California has relegated treatment of mental health issues to the criminal justice system, which is obviously ill-equipped to address it.
It wasn’t Reagan, but well-intentioned notions of civil libertarianism, that emptied the in-patient mental hospitals in the ’60s, via the bi-partisan LPS Act, which introduced the notion of the 72-hour ‘5150’ psychiatric hold. (The ACLU through the ’60s and ’70s was a proponent of de-institutionalization.)
Since then, successive federal and state level administrations and congressional assemblies of both political parties have failed to fully fund mental health programs, resulting in the state of affairs we have today (the prison/jail system being the chief delivery vehicle of mental health services.)
Actually – even before the LPS act, in the ’60s, the federal government fell down on funding mental health programs, preferring instead to focus on the Vietnam war.
At the county level, Alameda County, like many others in California, refuses to implement LPS-enabled long-term psychiatric holds – extensions of the ‘5150’ hold – that are required for some people to become stabilized with medication. (You can read the Involuntary Detentions Report – https://www.dhcs.ca.gov/services/MH/Documents/FMORB/FY15-16_Involuntary_Detentions_Report.pdf)
People with bi-polar disorder and schizophrenia often need long-term in-patient care – more than 72 hours – to get back on their meds and return to a stable state.
Laura’s law for court-ordered assisted outpatient treatment is not uniformly implemented across all California counties.
This needs to be addressed at the county, state, and federal level.
So long as we as a society, allow the ill-equipped prison/county jail system to be the chief source of mental health care, so long as we allow ourselves to believe that out-patient care is going to take care of a percentage of the homeless population that need in-patient care, we’re going to be going in circles.
David-2: Were we looking at the same survey?
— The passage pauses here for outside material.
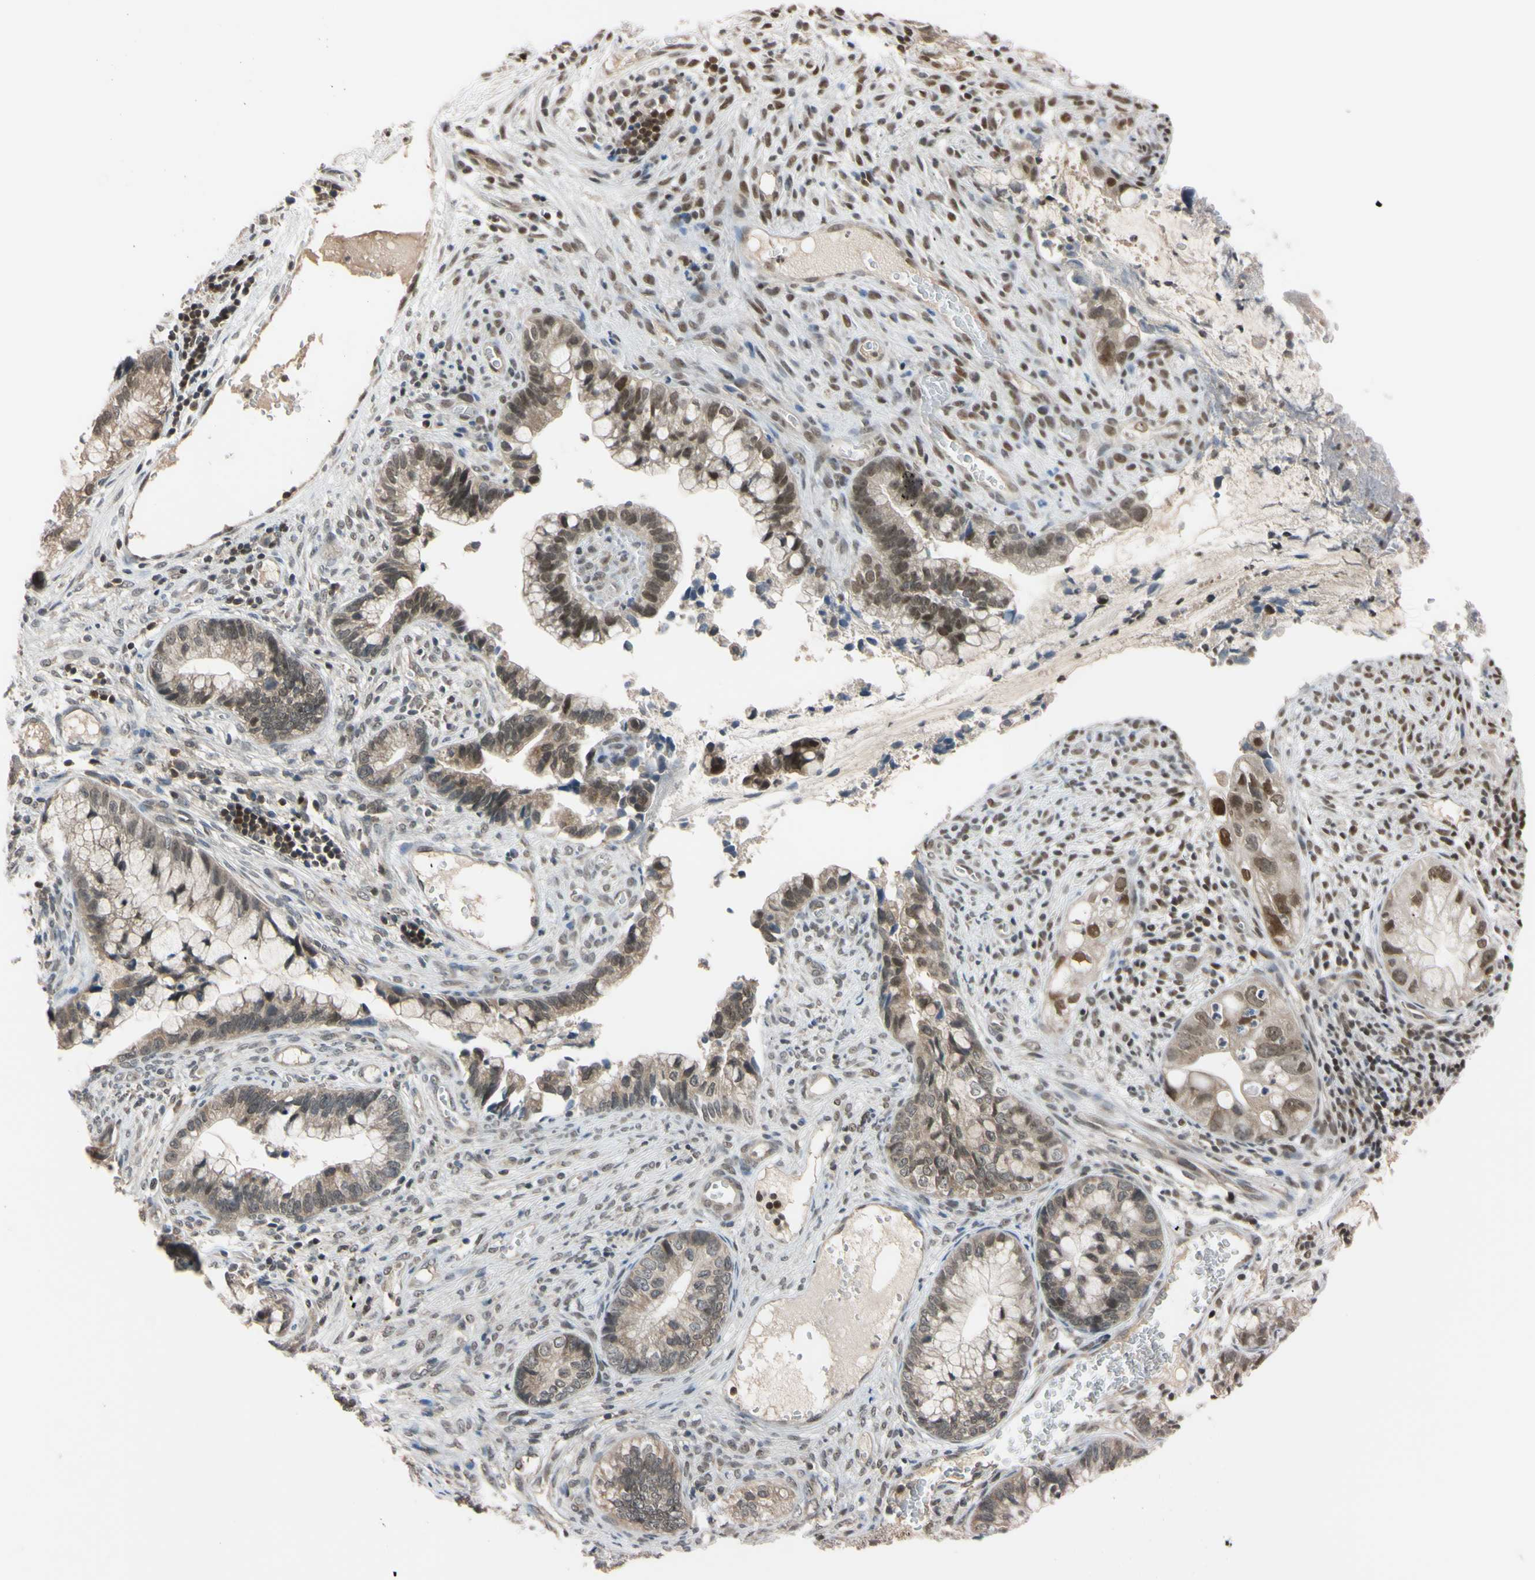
{"staining": {"intensity": "weak", "quantity": ">75%", "location": "cytoplasmic/membranous"}, "tissue": "cervical cancer", "cell_type": "Tumor cells", "image_type": "cancer", "snomed": [{"axis": "morphology", "description": "Adenocarcinoma, NOS"}, {"axis": "topography", "description": "Cervix"}], "caption": "DAB (3,3'-diaminobenzidine) immunohistochemical staining of human cervical adenocarcinoma shows weak cytoplasmic/membranous protein expression in approximately >75% of tumor cells.", "gene": "UBE2I", "patient": {"sex": "female", "age": 44}}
If you lump up the factors related to economic conditions (job loss, evictions/foreclosures, rent increase), these significantly outweigh the broad category you created. And if you look at figures 23 and 32 above, they’re all overwhelmingly pointing to the exact same economic factors as solutions – job training, rent subsidies, and affordable housing.
I no doubt that mental health is a factor. But oftentimes this is a result of, and not the cause of, poverty and homelessness. You cannot adequately address mental health without providing housing and economic stability. But detractors like to focus solely on mental health because it’s a roundabout way of saying individuals made poor choices or are inherently flawed, and not because of external factors from society. That would too easily absolve us of any responsibility to care for the most vulnerable in our society.
Right on. Last sentence says it all. Let’s get some homeless people or at least the first 100 people in phone book to run this city and throw those idiots currently running it out!